--- What the task requires ---
Report every line in the rows below that contains the word "Moros", treating uppercase and lowercase as different.

--- Records ---
####################

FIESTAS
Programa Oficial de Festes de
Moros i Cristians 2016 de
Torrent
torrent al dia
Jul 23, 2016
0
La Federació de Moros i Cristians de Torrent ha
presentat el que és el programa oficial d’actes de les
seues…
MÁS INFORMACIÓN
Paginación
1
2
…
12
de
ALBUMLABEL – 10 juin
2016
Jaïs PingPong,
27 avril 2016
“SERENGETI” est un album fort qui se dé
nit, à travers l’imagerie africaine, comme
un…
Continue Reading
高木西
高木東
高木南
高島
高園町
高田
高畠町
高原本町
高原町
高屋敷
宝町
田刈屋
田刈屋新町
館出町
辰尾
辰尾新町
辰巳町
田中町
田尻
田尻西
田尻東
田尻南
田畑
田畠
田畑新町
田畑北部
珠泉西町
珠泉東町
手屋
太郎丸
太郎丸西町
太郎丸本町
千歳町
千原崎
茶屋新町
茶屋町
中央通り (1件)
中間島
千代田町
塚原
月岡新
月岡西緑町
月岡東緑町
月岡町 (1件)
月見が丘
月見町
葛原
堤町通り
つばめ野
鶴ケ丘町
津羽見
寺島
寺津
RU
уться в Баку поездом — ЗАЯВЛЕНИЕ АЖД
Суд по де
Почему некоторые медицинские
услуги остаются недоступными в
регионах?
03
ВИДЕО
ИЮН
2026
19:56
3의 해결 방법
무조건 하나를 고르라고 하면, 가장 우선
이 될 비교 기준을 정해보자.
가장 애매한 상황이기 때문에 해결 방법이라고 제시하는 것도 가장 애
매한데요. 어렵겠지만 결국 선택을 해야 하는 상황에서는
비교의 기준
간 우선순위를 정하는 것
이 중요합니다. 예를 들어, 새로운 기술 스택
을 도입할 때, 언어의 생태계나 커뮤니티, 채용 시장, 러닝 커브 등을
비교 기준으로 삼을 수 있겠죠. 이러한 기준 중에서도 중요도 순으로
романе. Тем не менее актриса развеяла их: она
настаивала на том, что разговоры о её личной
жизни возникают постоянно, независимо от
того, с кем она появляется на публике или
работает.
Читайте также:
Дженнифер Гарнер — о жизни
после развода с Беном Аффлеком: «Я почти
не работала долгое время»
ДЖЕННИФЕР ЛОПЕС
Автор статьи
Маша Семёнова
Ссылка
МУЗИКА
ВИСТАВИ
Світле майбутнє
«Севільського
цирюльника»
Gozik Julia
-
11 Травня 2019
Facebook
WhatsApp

####################

--- Exercise response ---
Moros i Cristians 2016 de
La Federació de Moros i Cristians de Torrent ha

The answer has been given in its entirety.